President's new steel-industry plan delays air clean-up to save jobs
| Washington
President Carter has sought to shore up his election drive across the nation's pivotal industrial belt with a "new steel revitalization plan" girder. With employment flagging in steel towns from Buffalo, N.Y., to South Chicago, Mr. Carter Sept. 30 anounced his second major economic tuneup proposal. The first covered autos.
Environmentalists as much as voters have had their eye out for the President's steel industry proposals -- particularly their impact on Clean Air Act enforcement. Steel ranks third among the nation's polluters, behind only autos and utilities.
In broad stroke, the environmentalists think the President has put together a "realistic" package that promotes steel plant modernization, delays but otherwise leaves uncompromised enforcement of air quality standards, and preserves jobs in current steelmaking centers.
Carter called his new steel program "noninflationary." Economists, however, disagree. "You're substituting more expensive domestic steel for cheaper imported steel, and that's inflationary," says Bill Zentz, economist for Cincinnati's Huntington National Bank.
Even the plan's job impact might prove limited, asserts Mr. Zentz. "The steel plants that are going to close are closed. I don't think extending the controls will save plants that are clearly outmoded.It might give them another year before closing down."
Steel recovery will likely be linked to US auto industry recovery, he adds.
The President's program would:
* Liberalize depreciation rules for the steel industry by 40 percent, adding an extra 10 percent credit for investment in distressed areas, to stimulate steel-plant updating.
* Set aside for the steel industry an undetermined part of the $600 million in research and development funds proposed under Carter's broad economic revitalization program.
* Reinstate the trigger price mechanism (TPM), suspended earlier this year when United States Steel Company filed anti-dumping lawsuits against seven nations, to fend off "unfair import competition."
* Amend the Clean Air Act to defer up to three years, on a case-by-case basis , steel company compliance with anti-pollution standards. The steelmakers would be required to invest funds thus "saved" in plant modernization.
The Carter plan resembles an earlier steel industry proposal by Ronald Reagan. The Republican presidential candidate also called for reinstating the TPM, shortening depreciation schedules, and stretching out pollution regulations. The Reagan plan, however, pointedly promised "higher profit levels" for the industry. It stressed across-the-board, not case-by-case, delay of pollution standard compliance.

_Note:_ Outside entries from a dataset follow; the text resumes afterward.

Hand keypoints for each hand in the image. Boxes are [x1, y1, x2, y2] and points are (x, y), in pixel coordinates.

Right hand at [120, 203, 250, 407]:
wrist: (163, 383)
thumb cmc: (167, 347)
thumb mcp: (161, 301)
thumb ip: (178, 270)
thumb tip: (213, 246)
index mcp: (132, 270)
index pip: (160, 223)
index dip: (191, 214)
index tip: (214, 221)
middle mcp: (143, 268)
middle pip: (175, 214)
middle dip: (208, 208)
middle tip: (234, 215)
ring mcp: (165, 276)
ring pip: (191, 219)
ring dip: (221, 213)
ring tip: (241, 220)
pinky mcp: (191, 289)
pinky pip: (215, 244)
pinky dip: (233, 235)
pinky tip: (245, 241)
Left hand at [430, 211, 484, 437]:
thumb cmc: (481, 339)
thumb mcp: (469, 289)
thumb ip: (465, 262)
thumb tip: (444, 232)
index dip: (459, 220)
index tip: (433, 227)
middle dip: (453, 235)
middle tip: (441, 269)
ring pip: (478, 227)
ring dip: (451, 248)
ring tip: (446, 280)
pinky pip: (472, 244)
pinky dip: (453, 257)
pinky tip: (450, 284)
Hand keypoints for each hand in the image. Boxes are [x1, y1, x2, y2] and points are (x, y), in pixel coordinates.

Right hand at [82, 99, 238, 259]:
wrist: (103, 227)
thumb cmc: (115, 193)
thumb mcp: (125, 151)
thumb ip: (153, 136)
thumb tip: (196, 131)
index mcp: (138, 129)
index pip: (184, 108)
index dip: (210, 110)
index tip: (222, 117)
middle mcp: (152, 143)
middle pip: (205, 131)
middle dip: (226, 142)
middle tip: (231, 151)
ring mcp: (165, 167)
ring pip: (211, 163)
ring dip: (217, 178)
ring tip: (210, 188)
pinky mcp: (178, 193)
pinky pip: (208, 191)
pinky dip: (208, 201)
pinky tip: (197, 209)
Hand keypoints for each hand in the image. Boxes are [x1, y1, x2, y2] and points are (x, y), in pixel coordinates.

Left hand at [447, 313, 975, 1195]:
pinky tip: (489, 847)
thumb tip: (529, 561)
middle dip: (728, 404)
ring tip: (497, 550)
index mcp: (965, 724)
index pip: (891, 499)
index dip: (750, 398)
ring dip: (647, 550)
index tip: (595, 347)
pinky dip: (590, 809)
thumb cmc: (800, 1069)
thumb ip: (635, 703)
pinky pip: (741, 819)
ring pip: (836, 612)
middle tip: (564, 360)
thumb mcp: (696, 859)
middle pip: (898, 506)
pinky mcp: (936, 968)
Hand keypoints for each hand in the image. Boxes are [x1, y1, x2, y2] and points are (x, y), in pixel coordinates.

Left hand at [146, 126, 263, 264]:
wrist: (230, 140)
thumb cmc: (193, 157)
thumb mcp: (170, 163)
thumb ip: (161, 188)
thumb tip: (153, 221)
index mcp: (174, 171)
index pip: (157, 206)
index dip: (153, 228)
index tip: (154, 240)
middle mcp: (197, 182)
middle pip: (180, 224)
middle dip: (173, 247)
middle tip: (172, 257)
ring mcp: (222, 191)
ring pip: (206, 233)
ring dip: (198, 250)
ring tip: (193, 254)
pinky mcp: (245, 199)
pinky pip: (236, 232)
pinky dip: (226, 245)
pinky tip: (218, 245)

The Carter plan offers aid to workers, families, and communities affected by steel industry changes: 13 extra weeks of unemployment compensation, $300 million in added job-training funds, and economic development funding of $1 billion in fiscal 1981, and $2 billion in 1982 for steel communities.
Judging by steel industry, labor, and environmental group responses, the President's plan -- based on a two-year "steel tripartite advisory committee" study -- meets their chief objectives.
The American Iron and Steel Institute's chief public exception to the plan was to propose that "specialty steels" also be protected by the trigger price mechanism. The institute said that American steelmakers would need $5.5 billion a year over the next five years to modernize and meet environmental and health standards -- without any expansion of capacity. Without the President's plan the industry would fall short by $1.7 billion to $2 billion a year in meeting its capital needs.
Richard Ayres, the Natural Resource Defense Council's air quality expert, says approvingly of the plan: "I'm glad they're taking steps to create a cleaner and modernized steel industry. Preserving jobs in existing steel communities should lessen labor concern about pollution controls. The proposals give the steel industry the assurances they wanted to on the Clean Air Act."
Mr. Ayres estimates perhaps a third of the steel industry to date has achieved the compliance levels required by federal law, the worst record among the major polluting industries. By contrast, automakers "as of this year, will be putting cars on the road that meet statutory standards," he says.
Sen. Jennings Randolph (D) of West Virginia, a key Capitol Hill figure on steel industry matters, urged the President to press for congressional action on the new plan immediately after the election, instead of waiting until 1981.